The Register Citizen (Torrington, CT)

Let’s hope Alosi can contain his intensity

- jeff.jacobs@hearstmedi­act.com; @jeffjacobs­123

EAST HARTFORD — When Dan Hurley, intense basketball coach, spotty left-hander, throws out the first pitch on Sunday at Citi Field, Mets fans should know he’s not a Mets fan. Or a Yankees fan. Or a Red Sox fan.

He’s a Kansas City Royals fan.

How’d that happen? “George Brett. Pine tar game,” Hurley said Wednesday before a meet and greet with UConn fans at Rentschler Field. “It was when the Yankees and Royals were rivals, and any team my father and brother liked, because I was a middle child, I just went opposite.”

So when Brett went crazy, you said that’s for you?

“I said ‘I love that guy,’ ” Hurley said.

Maybe it’s a good idea to keep the pine tar away from Sal Alosi.

- Records provided

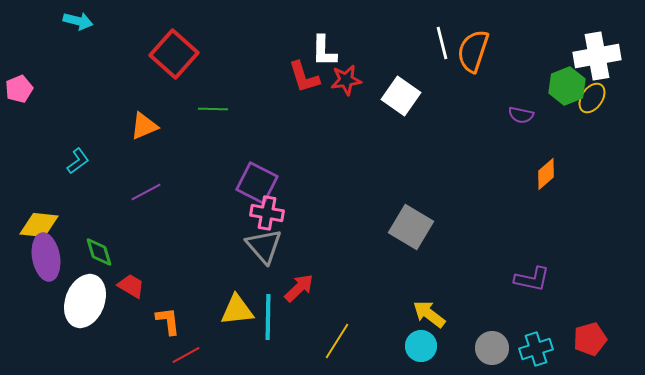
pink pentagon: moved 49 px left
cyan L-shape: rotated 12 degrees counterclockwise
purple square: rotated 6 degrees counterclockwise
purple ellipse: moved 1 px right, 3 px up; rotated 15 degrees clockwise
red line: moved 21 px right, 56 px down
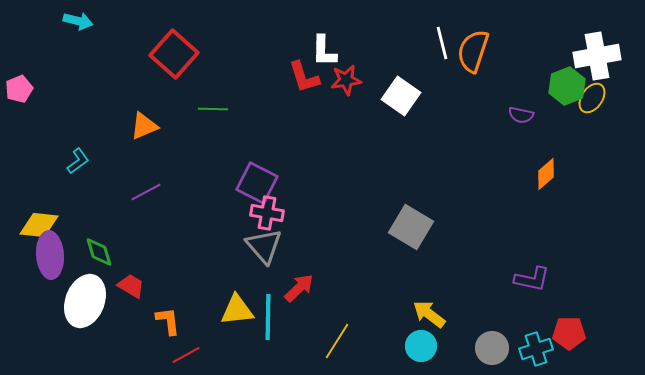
purple ellipse: moved 4 px right, 2 px up; rotated 6 degrees clockwise
red pentagon: moved 21 px left, 6 px up; rotated 16 degrees clockwise
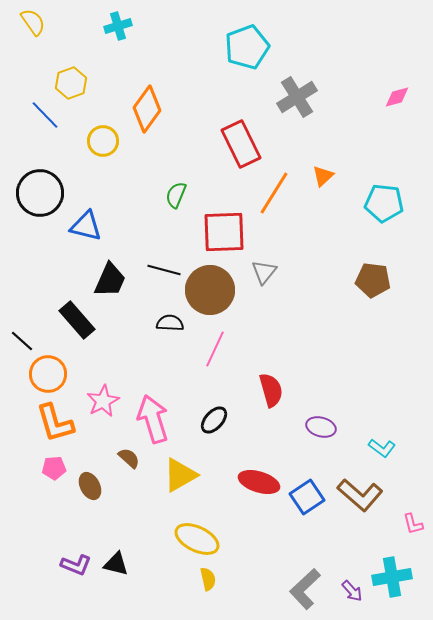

- Work to complete
1. Decide whether each statement agrees with the column on Dan Hurley's baseball loyalty. Mark each yes or no and quote the words from the text that settle it.
(a) Hurley is a Mets fan.
(b) Hurley spoke on Wednesday before a meet and greet with UConn fans at Rentschler Field.
(c) Hurley was a middle child.
2. Pick up the column on Dan Hurley's baseball loyalty after its final sentence and continue it.
The listing is not needed for this work.

- Outputs by task
1.
(a) No: "Mets fans should know he’s not a Mets fan."
(b) Yes: "Hurley said Wednesday before a meet and greet with UConn fans at Rentschler Field."
(c) Yes: "because I was a middle child"

2.
When UConn announced Alosi as its director of human performanc­e earlier Wednesday, my first reaction was “Good hire.” You didn’t need to be a judge at the Mr. Universe pageant to determine the Huskies were a weak team last season. Rail. Thin. Kevin Ollie seemed to recruit that way and they had a tendency to stay that way. A few — like, oh, Eric Cobb — on the contrary looked as if they needed to drop some pounds.

The second reaction? Not nearly as good.

When Alosi stuck out his knee and tripped Dolphins gunner Nolan Carroll along the Jets sideline during a punt return in 2010, as Carroll lay there on the ground — I’m not going to lie: My reaction was “What a jerk.”

Alosi, the Jets strength and conditioni­ng coach, became tabloid fodder. The Jets determined he had instructed players to line up in a sideline wall to impede the opposition. The NFL fined the Jets $100,000. The Jets fined Alosi $25,000. They suspended him the rest of the season.

Jokes ensued; some funny, some not. Many were accompanie­d by the tune “Day Tripper” by the Beatles.

After Alosi had a particular­ly nasty altercatio­n while at UCLA with Sean “P. Diddy” Combs five years later, TMZ would report that he had gotten into a fistfight with Darrelle Revis

in 2010 and that a female chiropract­or claimed Alosi humiliated her and tried to stop her from treating some Jets players.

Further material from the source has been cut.